As before, we can add fields to the main display area to get more visibility into the data.

Visualizing the data

Kibana’s visualization capabilities make the task of monitoring the general health of our Puppet setup a relatively easy ride, allowing us slice and dice the data in any way we like.

Here is a sample of what you can do with your logs using Kibana:

True, it does take awhile to understand how each Kibana visualization works, so the better you understand the data the better.

Below are some examples to help you hit the ground running.

Average service time per agent

Using a Line Chart visualization, we can analyze the total service time for each Puppet agent in our deployment. To do this, we will use an average aggregation of the ‘total_service_time’ field as our Y axis, and both a date histogram and terms aggregation of the ‘clientip’ field, for our X axis.

Response per agent

Another example is using a Bar Chart visualization to see a breakdown of the different response codes, per Puppet agent. To do this we will use the default count aggregation for our Y axis, and a terms aggregation of the ‘clientip’ field coupled with a terms aggregation of the ‘response’ field.

Examples abound, and I highly recommend you to do a bit of experimentation. The best Kibana dashboards are built with sweat and blood!

However, if you want to save some time and are using Logz.io, the dashboard above is available in ELK Apps, and can be installed in one click. Just open ELK Apps, search for ‘puppet’ and hit the Install button.

Getting alerted on Puppet logs

Traditional reactive log analysis is one thing, but if you want to be a touch more proactive, and get notified in real-time when an error has occurred with one of your Puppet configurations, you will need to set up some query-based alerts.

Now, alerting does not exist in the open source ELK Stack, unless you decide to use the X-Pack or configure your own workaround that is. This last section will show how to use Logz.io’s built in alerting mechanism to get alerted on specific Puppet errors, but the principle can be used with any other alerting mechanism you might be using.

Example 1 – Puppet server errors

One example of an alert is getting notified when a critical error occurs with your Puppet server. To create an alert for this kind of event, we can use a simple Kibana query:

type:puppetserver AND level:ERROR

Clicking the Create Alert button in the top-right corner of the Discover page in Kibana, opens up the Create a New Alert wizard where we can define how and when to get notified.

In the example here, I’m asking Logz.io to trigger an alert if this specific query is identified more than 5 times in a moving window of one hour. In the subsequent steps of the wizard, I will ask Logz.io to send me the alert via Slack, using a Slack endpoint I defined.

Example 2 – Puppet error responses

Another example is to get notified should Puppet HTTP traffic report an abnormal amount of response errors. In this case we can use this query as the base for the alert:

type:puppetserver-access AND response:[400 TO *]

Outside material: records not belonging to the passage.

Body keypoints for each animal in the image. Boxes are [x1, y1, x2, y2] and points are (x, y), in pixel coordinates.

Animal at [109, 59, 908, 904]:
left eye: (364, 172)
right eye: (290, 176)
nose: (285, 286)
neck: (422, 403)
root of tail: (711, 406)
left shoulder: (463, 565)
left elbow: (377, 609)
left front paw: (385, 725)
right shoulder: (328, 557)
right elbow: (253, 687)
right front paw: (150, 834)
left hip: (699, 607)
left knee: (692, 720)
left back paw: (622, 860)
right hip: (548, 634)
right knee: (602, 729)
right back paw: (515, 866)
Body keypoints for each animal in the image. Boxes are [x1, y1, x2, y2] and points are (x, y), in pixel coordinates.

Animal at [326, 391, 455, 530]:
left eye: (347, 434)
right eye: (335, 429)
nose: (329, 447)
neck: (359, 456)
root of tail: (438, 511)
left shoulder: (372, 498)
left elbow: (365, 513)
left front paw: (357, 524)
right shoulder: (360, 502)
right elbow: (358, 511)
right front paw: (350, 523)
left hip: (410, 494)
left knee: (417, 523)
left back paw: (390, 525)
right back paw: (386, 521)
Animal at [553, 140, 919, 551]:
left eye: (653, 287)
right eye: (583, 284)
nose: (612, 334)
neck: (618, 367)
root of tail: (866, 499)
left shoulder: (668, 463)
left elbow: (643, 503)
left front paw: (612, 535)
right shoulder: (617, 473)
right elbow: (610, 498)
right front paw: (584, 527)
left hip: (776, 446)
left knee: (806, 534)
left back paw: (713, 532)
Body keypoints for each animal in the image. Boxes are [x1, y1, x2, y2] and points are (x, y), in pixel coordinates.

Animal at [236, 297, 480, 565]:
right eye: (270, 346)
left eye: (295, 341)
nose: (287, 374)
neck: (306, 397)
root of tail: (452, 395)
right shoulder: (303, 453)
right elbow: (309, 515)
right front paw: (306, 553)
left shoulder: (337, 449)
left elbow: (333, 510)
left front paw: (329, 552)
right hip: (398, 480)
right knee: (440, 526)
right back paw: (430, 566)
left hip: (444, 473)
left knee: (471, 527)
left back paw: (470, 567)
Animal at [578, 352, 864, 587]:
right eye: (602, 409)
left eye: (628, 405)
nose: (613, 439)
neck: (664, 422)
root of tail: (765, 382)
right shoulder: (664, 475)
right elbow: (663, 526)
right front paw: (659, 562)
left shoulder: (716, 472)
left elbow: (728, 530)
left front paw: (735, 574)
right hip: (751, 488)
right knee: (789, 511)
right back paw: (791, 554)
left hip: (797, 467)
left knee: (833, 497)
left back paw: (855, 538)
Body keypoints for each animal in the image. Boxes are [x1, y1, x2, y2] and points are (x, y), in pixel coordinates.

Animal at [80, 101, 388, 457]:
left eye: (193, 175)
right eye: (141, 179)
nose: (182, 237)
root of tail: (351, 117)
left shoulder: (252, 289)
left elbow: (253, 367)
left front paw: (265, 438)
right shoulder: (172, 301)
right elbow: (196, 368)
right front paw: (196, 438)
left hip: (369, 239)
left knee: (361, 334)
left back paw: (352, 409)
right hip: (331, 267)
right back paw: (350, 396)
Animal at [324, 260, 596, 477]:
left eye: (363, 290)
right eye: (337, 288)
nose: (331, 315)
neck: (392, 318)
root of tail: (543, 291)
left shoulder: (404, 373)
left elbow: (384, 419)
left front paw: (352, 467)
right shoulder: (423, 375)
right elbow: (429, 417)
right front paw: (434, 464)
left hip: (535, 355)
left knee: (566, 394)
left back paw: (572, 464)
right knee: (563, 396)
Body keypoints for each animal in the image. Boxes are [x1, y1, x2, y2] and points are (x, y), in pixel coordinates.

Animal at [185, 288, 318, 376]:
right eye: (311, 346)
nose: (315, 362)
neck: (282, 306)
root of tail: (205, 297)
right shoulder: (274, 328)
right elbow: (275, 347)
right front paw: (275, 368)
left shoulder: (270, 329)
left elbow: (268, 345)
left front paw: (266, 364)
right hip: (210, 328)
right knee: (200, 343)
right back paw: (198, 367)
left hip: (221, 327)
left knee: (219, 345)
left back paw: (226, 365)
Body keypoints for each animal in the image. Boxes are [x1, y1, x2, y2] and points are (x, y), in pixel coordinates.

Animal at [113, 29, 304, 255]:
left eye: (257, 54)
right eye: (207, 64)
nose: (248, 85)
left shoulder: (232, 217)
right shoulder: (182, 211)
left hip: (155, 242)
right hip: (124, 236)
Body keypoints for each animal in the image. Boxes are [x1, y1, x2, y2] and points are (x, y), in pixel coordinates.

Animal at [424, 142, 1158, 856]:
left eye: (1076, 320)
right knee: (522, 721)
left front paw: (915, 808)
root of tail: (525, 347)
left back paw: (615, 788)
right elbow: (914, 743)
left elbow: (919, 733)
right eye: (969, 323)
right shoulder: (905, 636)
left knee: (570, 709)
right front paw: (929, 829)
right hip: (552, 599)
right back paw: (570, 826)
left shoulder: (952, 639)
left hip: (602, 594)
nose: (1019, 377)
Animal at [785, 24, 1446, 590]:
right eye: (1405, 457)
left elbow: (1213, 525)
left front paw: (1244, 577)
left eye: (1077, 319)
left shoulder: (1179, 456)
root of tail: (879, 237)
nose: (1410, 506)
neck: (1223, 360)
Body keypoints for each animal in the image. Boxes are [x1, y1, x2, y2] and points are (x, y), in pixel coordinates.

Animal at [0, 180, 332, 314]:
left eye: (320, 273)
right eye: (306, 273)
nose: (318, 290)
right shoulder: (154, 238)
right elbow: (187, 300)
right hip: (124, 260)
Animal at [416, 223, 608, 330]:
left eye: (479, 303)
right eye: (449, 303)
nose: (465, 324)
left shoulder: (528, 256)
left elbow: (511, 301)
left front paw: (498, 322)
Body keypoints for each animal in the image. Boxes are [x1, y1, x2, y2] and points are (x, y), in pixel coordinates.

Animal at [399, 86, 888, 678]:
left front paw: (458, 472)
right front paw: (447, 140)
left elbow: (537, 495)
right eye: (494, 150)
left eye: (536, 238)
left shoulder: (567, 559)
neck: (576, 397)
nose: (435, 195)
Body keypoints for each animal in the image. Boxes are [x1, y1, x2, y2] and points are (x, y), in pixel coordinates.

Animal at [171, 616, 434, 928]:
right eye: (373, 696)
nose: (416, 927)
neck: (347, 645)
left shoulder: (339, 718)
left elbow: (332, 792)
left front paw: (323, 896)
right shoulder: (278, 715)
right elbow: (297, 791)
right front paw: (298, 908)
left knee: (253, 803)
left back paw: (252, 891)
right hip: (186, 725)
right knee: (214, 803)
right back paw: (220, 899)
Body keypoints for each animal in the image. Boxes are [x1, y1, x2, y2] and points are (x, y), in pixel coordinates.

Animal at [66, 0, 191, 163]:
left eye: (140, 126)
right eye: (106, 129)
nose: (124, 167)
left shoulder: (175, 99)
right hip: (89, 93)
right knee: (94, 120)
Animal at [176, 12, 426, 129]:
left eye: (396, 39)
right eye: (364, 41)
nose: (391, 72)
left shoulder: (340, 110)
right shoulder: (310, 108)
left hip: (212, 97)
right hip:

Again, we can configure the threshold for triggering the alert. An interesting option here is to customize the format of the alert so we get an alert that is more readable and user friendly. On the last step of the wizard, we can decide to build the alert as a table, and decide what fields we want the table to list:

alert

Using the same Slack endpoint to receive the alert, the end result of this configuration looks like this:

We can use the data provided in the two logs we’re shipping to get alerted on anomalous behavior, and as with visualizations, it’s important we understand the information provided in the logs so as not to create unnecessary operational noise.

Endnotes

Puppet deployments generate a large amount of logs. If you’re using Puppet Enterprise, you will have access to an even larger amount of log types. This blog series focused on only two log types, but the benefits of hooking these logs up with a centralized logging system are obvious.